I need some help from Kontakt gurus in the forum! 

I have a kontakt setup in my template syncing to DAW tempo as multitimbral with 16 different instruments in it. Kontakt is sync to DAW tempo. Instrument A and Instrument B are instruments containing loops.

I want instrument A to play the loop at DAWs tempo while instrument B to play the tempo but at half or double speed from the DAW tempo. 

What i do thus far is deactivate the Sync button , typing the tempo manualy then playing the loop, export it to audio then acticating the sync button again and preview it with the rest of the composition.

Is there any more efficient way to do this?


----------



## EvilDragon (Dec 4, 2016)

Yes, you can add a Constant modulator to the Speed knob in the other instrument, and set it to +/- 50% for double time or half time.


----------



## IoannisGutevas (Dec 4, 2016)

EvilDragon said:


> Yes, you can add a Constant modulator to the Speed knob in the other instrument, and set it to +/- 50% for double time or half time.



Thanks for the reply EvilDragon but can you be a bit more.. descriptive? How can i do that?

EDIT: I found the speed knob but its greyed out and its set to "zone". Im looking for example at Heavyocity Ensemble Metals library.


----------



## EvilDragon (Dec 4, 2016)

Right-click the knob, you can still add modulators this way.


----------



## IoannisGutevas (Dec 4, 2016)

EvilDragon said:


> Right-click the knob, you can still add modulators this way.

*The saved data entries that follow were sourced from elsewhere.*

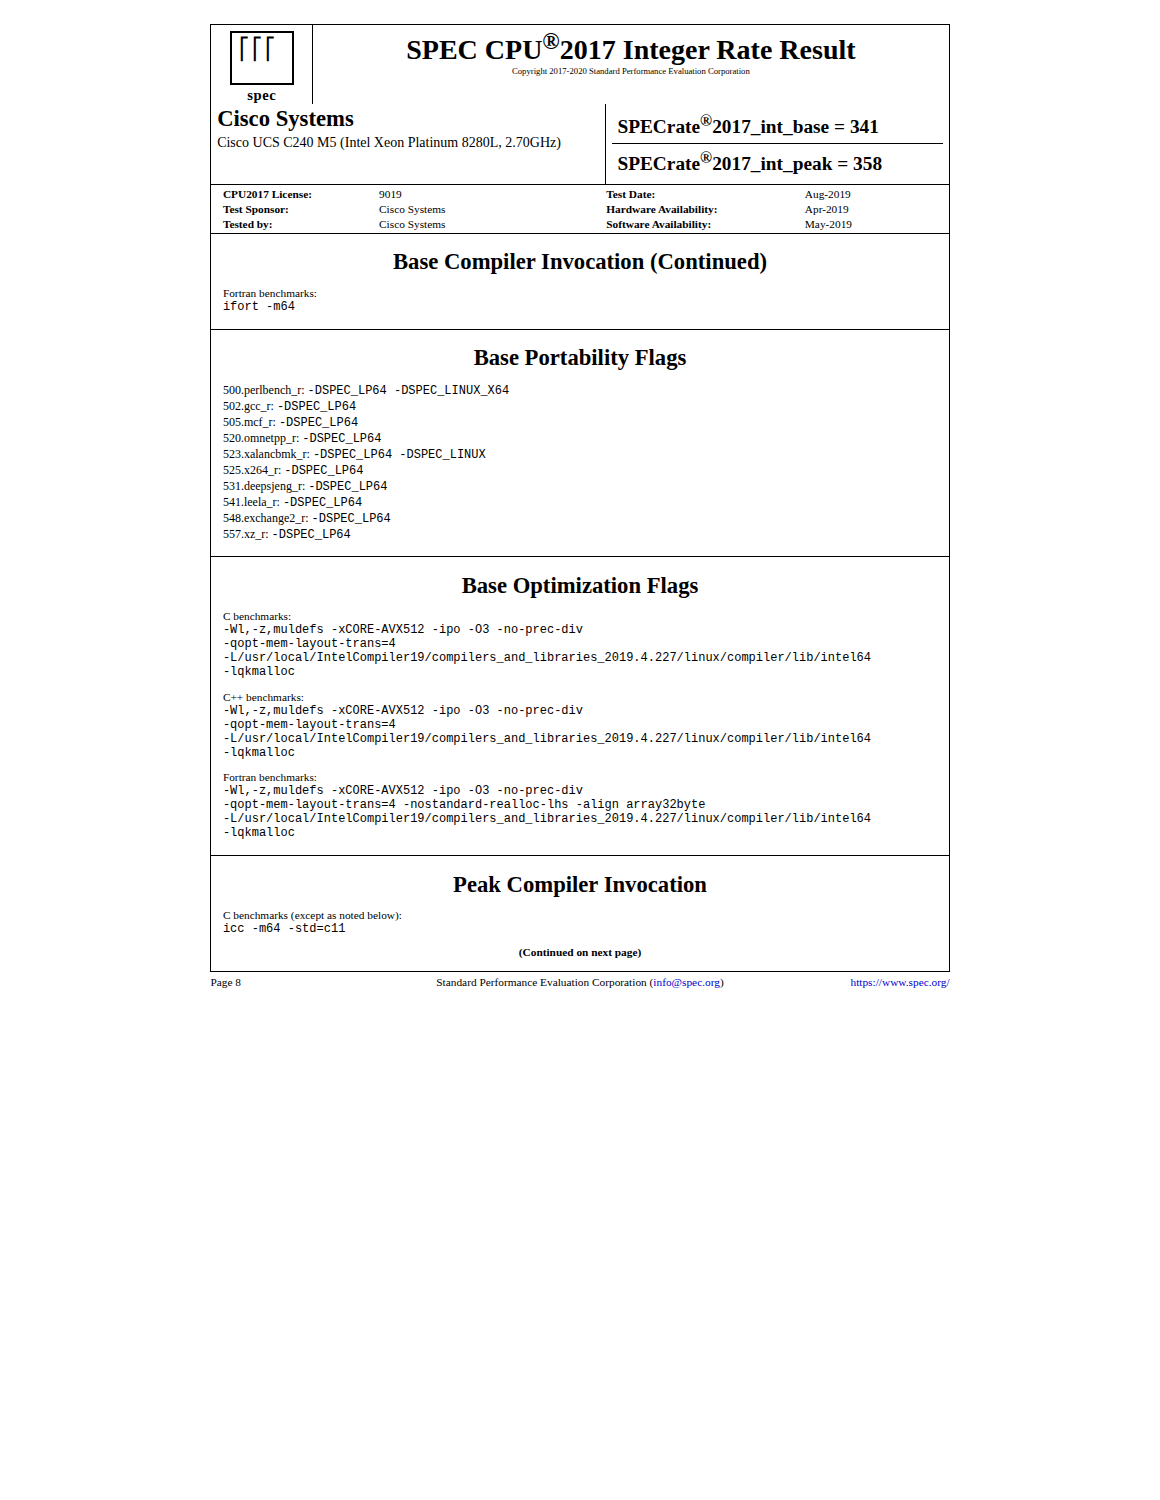| ⎡⎡⎡ spec | SPEC CPU ® 2017 Integer Rate Result Copyright 2017-2020 Standard Performance Evaluation Corporation |
| Cisco Systems Cisco UCS C240 M5 (Intel Xeon Platinum 8280L, 2.70GHz) | SPECrate ® 2017_int_base = 341 SPECrate ® 2017_int_peak = 358 |
| / CPU2017 License: / 9019 / / Test Sponsor: / Cisco Systems / / Tested by: / Cisco Systems / | / Test Date: / Aug-2019 / / Hardware Availability: / Apr-2019 / / Software Availability: / May-2019 / |
Base Compiler Invocation (Continued)
Fortran benchmarks:
ifort -m64
Base Portability Flags
500.perlbench_r: -DSPEC_LP64 -DSPEC_LINUX_X64
502.gcc_r: -DSPEC_LP64
505.mcf_r: -DSPEC_LP64
520.omnetpp_r: -DSPEC_LP64
523.xalancbmk_r: -DSPEC_LP64 -DSPEC_LINUX
525.x264_r: -DSPEC_LP64
531.deepsjeng_r: -DSPEC_LP64
541.leela_r: -DSPEC_LP64
548.exchange2_r: -DSPEC_LP64
557.xz_r: -DSPEC_LP64
Base Optimization Flags
C benchmarks:
-Wl,-z,muldefs -xCORE-AVX512 -ipo -O3 -no-prec-div -qopt-mem-layout-trans=4 -L/usr/local/IntelCompiler19/compilers_and_libraries_2019.4.227/linux/compiler/lib/intel64 -lqkmalloc
C++ benchmarks:
-Wl,-z,muldefs -xCORE-AVX512 -ipo -O3 -no-prec-div -qopt-mem-layout-trans=4 -L/usr/local/IntelCompiler19/compilers_and_libraries_2019.4.227/linux/compiler/lib/intel64 -lqkmalloc
Fortran benchmarks:
-Wl,-z,muldefs -xCORE-AVX512 -ipo -O3 -no-prec-div -qopt-mem-layout-trans=4 -nostandard-realloc-lhs -align array32byte -L/usr/local/IntelCompiler19/compilers_and_libraries_2019.4.227/linux/compiler/lib/intel64 -lqkmalloc
Peak Compiler Invocation
C benchmarks (except as noted below):
icc -m64 -std=c11
(Continued on next page)
| Page 8 | Standard Performance Evaluation Corporation ( info@spec.org ) | https://www.spec.org/ |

Yes I found it. Problem is that as i see to some instruments it works and to others it doesnt affect tempo at all :S. Also the fact that you cant write a precise value (like 50% or 25%) and you have to move the mouse to find the exact percentage is way more tiring and time consuming than my noob-y way. But all in all thank you for the help EvilDragon, if nothing else i learnt how to add modulators in knobs in kontakt and that will come certainly handy


----------